37-5

In this problem we can to compare measurements made in the stationary lab frame with those 'made' by a moving particle. In the diagram below (fig.5), $x$ is the distance traveled by the particle in the lab frame before it disintegrates, and $t$ is the corresponding time (measured in the lab frame). Then $t'$ is the time interval until the disintegration as measured by the particle.

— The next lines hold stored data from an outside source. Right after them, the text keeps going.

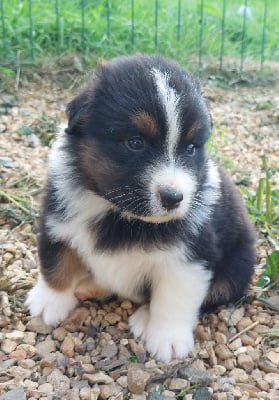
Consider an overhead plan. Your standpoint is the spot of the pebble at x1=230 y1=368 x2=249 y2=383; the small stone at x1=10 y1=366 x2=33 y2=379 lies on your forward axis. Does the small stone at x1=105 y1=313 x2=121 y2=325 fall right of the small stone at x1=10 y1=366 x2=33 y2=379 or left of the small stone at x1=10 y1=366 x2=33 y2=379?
right

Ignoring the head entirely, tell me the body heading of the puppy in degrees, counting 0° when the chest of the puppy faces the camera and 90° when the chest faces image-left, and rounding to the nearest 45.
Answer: approximately 45°

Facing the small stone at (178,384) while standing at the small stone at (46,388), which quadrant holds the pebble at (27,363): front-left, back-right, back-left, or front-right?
back-left
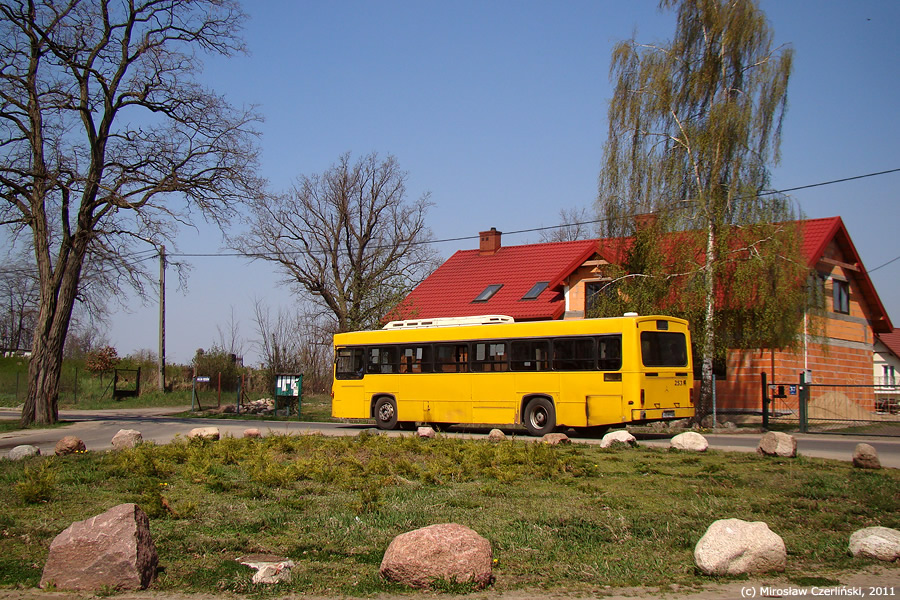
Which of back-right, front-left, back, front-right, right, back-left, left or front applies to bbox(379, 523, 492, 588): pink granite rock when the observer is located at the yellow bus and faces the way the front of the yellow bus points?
back-left

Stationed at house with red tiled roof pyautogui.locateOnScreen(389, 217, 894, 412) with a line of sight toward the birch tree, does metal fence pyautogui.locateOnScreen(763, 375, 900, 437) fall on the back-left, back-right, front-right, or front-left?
front-left

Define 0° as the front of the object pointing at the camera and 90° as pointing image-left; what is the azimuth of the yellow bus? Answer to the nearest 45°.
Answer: approximately 135°

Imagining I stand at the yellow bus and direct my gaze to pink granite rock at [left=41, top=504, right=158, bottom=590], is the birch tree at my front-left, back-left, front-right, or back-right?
back-left

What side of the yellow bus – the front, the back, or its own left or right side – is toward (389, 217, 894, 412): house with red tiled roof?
right

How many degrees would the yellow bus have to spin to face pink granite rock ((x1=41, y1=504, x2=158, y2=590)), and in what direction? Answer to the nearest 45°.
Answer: approximately 135° to its left
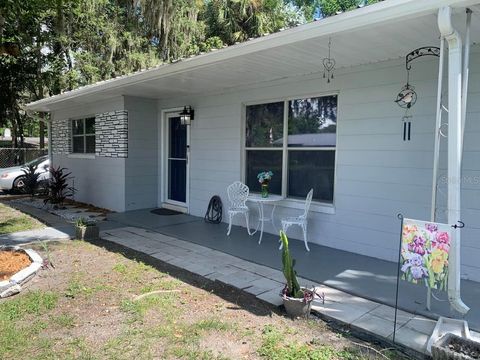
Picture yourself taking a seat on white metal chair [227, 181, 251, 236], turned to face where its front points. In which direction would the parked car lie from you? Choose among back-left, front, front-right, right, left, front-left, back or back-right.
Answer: back-right

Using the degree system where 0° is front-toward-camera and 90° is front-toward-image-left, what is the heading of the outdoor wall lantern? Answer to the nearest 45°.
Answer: approximately 45°

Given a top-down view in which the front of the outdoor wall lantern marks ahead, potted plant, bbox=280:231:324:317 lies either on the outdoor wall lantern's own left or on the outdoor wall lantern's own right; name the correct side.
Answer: on the outdoor wall lantern's own left

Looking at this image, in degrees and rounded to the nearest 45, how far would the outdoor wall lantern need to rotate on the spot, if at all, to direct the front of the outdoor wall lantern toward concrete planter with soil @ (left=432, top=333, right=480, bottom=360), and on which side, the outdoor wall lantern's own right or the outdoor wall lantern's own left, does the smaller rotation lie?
approximately 45° to the outdoor wall lantern's own left

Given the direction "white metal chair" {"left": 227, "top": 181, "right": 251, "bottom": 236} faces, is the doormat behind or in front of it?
behind

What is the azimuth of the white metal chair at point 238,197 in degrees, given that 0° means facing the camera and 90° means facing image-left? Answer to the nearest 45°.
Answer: approximately 0°

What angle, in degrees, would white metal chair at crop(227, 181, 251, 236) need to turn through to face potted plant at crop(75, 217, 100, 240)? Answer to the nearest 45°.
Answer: approximately 90° to its right

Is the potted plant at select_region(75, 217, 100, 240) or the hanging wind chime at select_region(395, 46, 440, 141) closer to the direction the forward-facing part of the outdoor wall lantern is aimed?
the potted plant

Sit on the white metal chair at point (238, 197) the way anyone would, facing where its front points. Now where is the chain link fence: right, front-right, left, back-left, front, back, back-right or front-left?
back-right

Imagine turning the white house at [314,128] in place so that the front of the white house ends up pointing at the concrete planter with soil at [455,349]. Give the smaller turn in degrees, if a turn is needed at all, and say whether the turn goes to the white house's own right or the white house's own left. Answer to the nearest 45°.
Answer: approximately 45° to the white house's own left
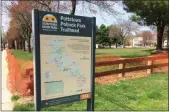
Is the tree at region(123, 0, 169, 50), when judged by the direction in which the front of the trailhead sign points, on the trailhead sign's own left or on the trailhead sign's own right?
on the trailhead sign's own left

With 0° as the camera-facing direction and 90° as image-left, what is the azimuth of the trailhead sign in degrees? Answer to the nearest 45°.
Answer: approximately 315°
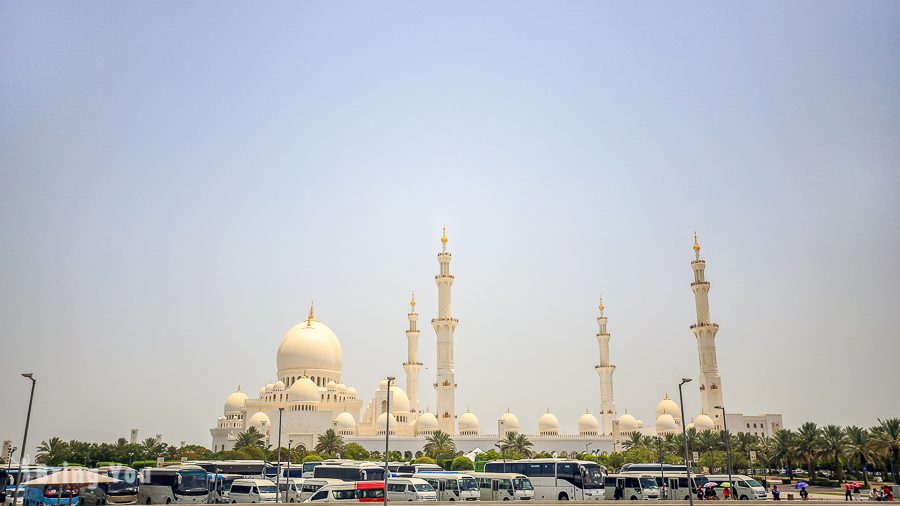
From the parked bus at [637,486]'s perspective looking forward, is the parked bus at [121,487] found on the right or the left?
on its right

Figure 5: Space-time diagram for 37-5.

We can see that the problem is very similar to the last one. In fact, all the algebra is going to be the same and we will just quote the result that

$$ct'=\frac{ct}{\gamma}.$$

Now, we don't know $t$ this time, but we do know $x$ and $\beta$, the other quantities measured in the lab frame. We have

$$ct = \frac{x}{\beta}=\frac{1.05 {\;\rm mm}}{.992}=1.0585\;{\rm mm}.$$

We can also compute $\gamma$:

$$\gamma=\left(1-.992^2\right)^{-1/2}=7.9216.$$

Then we have

$$ct'=\frac{ct}{\gamma}=\frac{1.0585\;{\rm mm}}{7.9216}=.13362\;{\rm mm},$$

or $t'=4.45\times 10^{-13}$ s.